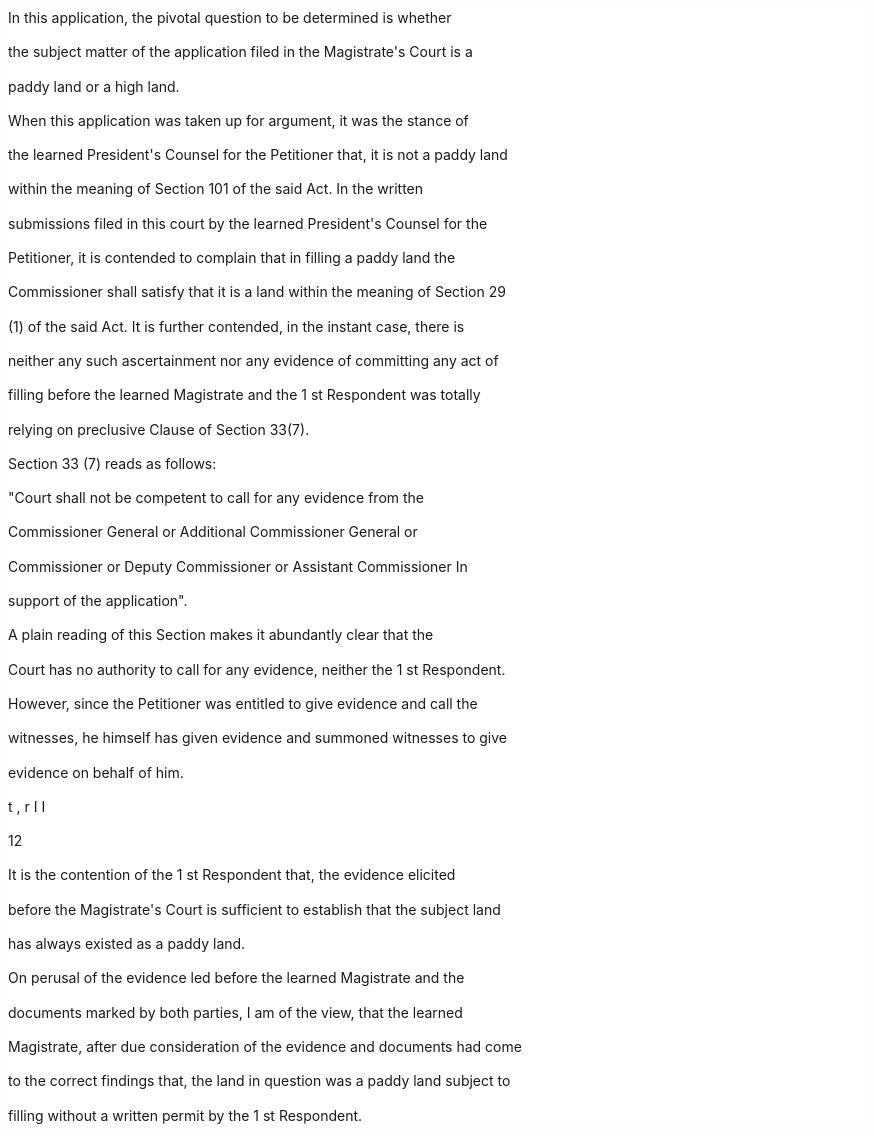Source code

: In this application, the pivotal question to be determined is whether

the subject matter of the application filed in the Magistrate's Court is a

paddy land or a high land.

When this application was taken up for argument, it was the stance of

the learned President's Counsel for the Petitioner that, it is not a paddy land

within the meaning of Section 101 of the said Act. In the written

submissions filed in this court by the learned President's Counsel for the

Petitioner, it is contended to complain that in filling a paddy land the

Commissioner shall satisfy that it is a land within the meaning of Section 29

(1) of the said Act. It is further contended, in the instant case, there is

neither any such ascertainment nor any evidence of committing any act of

filling before the learned Magistrate and the 1 st Respondent was totally

relying on preclusive Clause of Section 33(7).

Section 33 (7) reads as follows:

"Court shall not be competent to call for any evidence from the

Commissioner General or Additional Commissioner General or

Commissioner or Deputy Commissioner or Assistant Commissioner In

support of the application".

A plain reading of this Section makes it abundantly clear that the

Court has no authority to call for any evidence, neither the 1 st Respondent.

However, since the Petitioner was entitled to give evidence and call the

witnesses, he himself has given evidence and summoned witnesses to give

evidence on behalf of him.

t , r I I

12

It is the contention of the 1 st Respondent that, the evidence elicited

before the Magistrate's Court is sufficient to establish that the subject land

has always existed as a paddy land.

On perusal of the evidence led before the learned Magistrate and the

documents marked by both parties, I am of the view, that the learned

Magistrate, after due consideration of the evidence and documents had come

to the correct findings that, the land in question was a paddy land subject to

filling without a written permit by the 1 st Respondent.
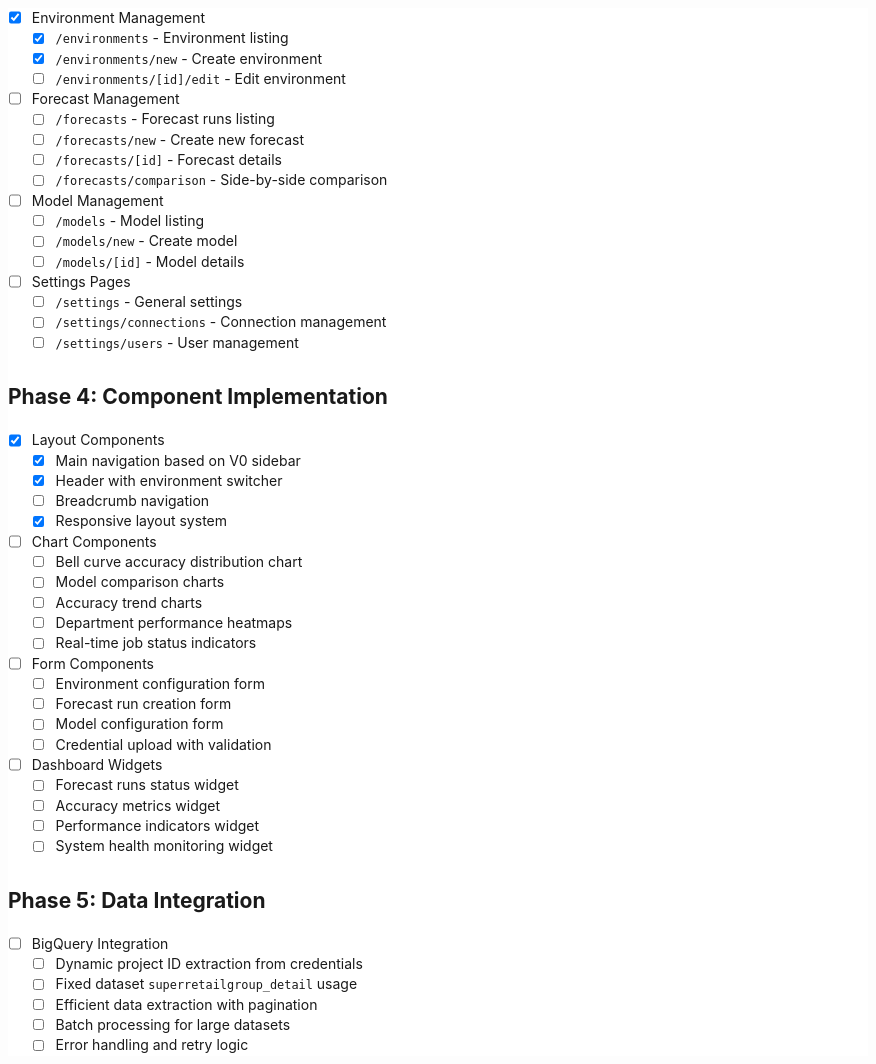 - [x] Environment Management
  - [x] `/environments` - Environment listing
  - [x] `/environments/new` - Create environment
  - [ ] `/environments/[id]/edit` - Edit environment

- [ ] Forecast Management
  - [ ] `/forecasts` - Forecast runs listing
  - [ ] `/forecasts/new` - Create new forecast
  - [ ] `/forecasts/[id]` - Forecast details
  - [ ] `/forecasts/comparison` - Side-by-side comparison

- [ ] Model Management
  - [ ] `/models` - Model listing
  - [ ] `/models/new` - Create model
  - [ ] `/models/[id]` - Model details

- [ ] Settings Pages
  - [ ] `/settings` - General settings
  - [ ] `/settings/connections` - Connection management
  - [ ] `/settings/users` - User management

## Phase 4: Component Implementation
- [x] Layout Components
  - [x] Main navigation based on V0 sidebar
  - [x] Header with environment switcher
  - [ ] Breadcrumb navigation
  - [x] Responsive layout system

- [ ] Chart Components
  - [ ] Bell curve accuracy distribution chart
  - [ ] Model comparison charts
  - [ ] Accuracy trend charts
  - [ ] Department performance heatmaps
  - [ ] Real-time job status indicators

- [ ] Form Components
  - [ ] Environment configuration form
  - [ ] Forecast run creation form
  - [ ] Model configuration form
  - [ ] Credential upload with validation

- [ ] Dashboard Widgets
  - [ ] Forecast runs status widget
  - [ ] Accuracy metrics widget
  - [ ] Performance indicators widget
  - [ ] System health monitoring widget

## Phase 5: Data Integration
- [ ] BigQuery Integration
  - [ ] Dynamic project ID extraction from credentials
  - [ ] Fixed dataset `superretailgroup_detail` usage
  - [ ] Efficient data extraction with pagination
  - [ ] Batch processing for large datasets
  - [ ] Error handling and retry logic

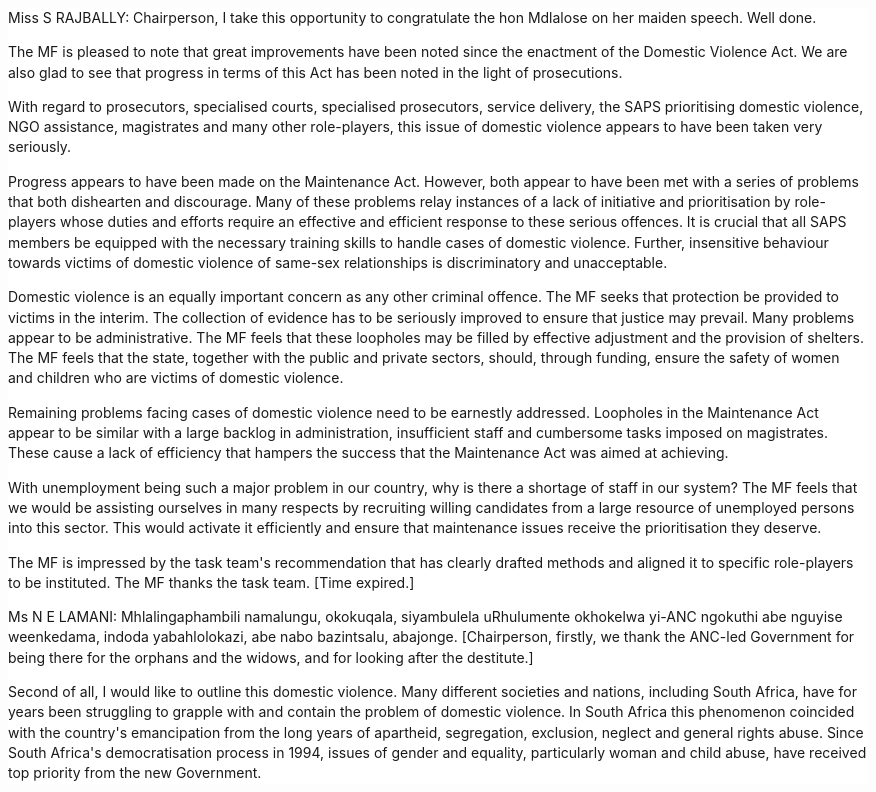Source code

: Miss S RAJBALLY: Chairperson, I take this opportunity  to  congratulate  the
hon Mdlalose on her maiden speech. Well done.

The MF is pleased to note that great improvements have been noted since  the
enactment of the Domestic Violence  Act.  We  are  also  glad  to  see  that
progress in terms of this Act has been noted in the light of prosecutions.

With regard to prosecutors,  specialised  courts,  specialised  prosecutors,
service delivery, the SAPS prioritising domestic violence,  NGO  assistance,
magistrates and many other role-players, this  issue  of  domestic  violence
appears to have been taken very seriously.

Progress appears to have been made on the  Maintenance  Act.  However,  both
appear to have been met with a series of problems that both  dishearten  and
discourage. Many of these problems relay instances of a lack  of  initiative
and prioritisation by role-players  whose  duties  and  efforts  require  an
effective and efficient response to these serious offences.  It  is  crucial
that all SAPS members be equipped with  the  necessary  training  skills  to
handle cases of domestic violence. Further,  insensitive  behaviour  towards
victims of domestic violence of  same-sex  relationships  is  discriminatory
and unacceptable.

Domestic violence is an equally important  concern  as  any  other  criminal
offence. The MF  seeks  that  protection  be  provided  to  victims  in  the
interim. The collection of evidence has to be seriously improved  to  ensure
that justice may prevail. Many problems appear to be administrative. The  MF
feels that these loopholes may be filled by  effective  adjustment  and  the
provision of shelters. The MF  feels  that  the  state,  together  with  the
public and private sectors, should, through funding, ensure  the  safety  of
women and children who are victims of domestic violence.

Remaining problems facing cases of domestic violence need  to  be  earnestly
addressed. Loopholes in the Maintenance Act appear  to  be  similar  with  a
large backlog in administration, insufficient  staff  and  cumbersome  tasks
imposed on magistrates. These cause a lack of efficiency  that  hampers  the
success that the Maintenance Act was aimed at achieving.

With unemployment being such a major problem in our country, why is there  a
shortage of staff in our system? The MF feels that  we  would  be  assisting
ourselves in many respects by recruiting willing  candidates  from  a  large
resource of unemployed persons into this  sector.  This  would  activate  it
efficiently and ensure that maintenance issues  receive  the  prioritisation
they deserve.

The MF is impressed by the  task  team's  recommendation  that  has  clearly
drafted methods and aligned it to specific role-players  to  be  instituted.
The MF thanks the task team. [Time expired.]

Ms  N  E  LAMANI:  Mhlalingaphambili   namalungu,   okokuqala,   siyambulela
uRhulumente  okhokelwa  yi-ANC  ngokuthi  abe  nguyise  weenkedama,   indoda
yabahlolokazi, abe nabo  bazintsalu,  abajonge.  [Chairperson,  firstly,  we
thank the ANC-led Government  for  being  there  for  the  orphans  and  the
widows, and for looking after the destitute.]

Second of all,  I  would  like  to  outline  this  domestic  violence.  Many
different societies and nations, including  South  Africa,  have  for  years
been struggling  to  grapple  with  and  contain  the  problem  of  domestic
violence. In South Africa  this  phenomenon  coincided  with  the  country's
emancipation from the  long  years  of  apartheid,  segregation,  exclusion,
neglect and general  rights  abuse.  Since  South  Africa's  democratisation
process in 1994, issues of  gender  and  equality,  particularly  woman  and
child abuse, have received top priority from the new Government.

Your task: Determine the number of lines in the listing that contain the word "within", and respond with nothing but that number.

Result for this task: 2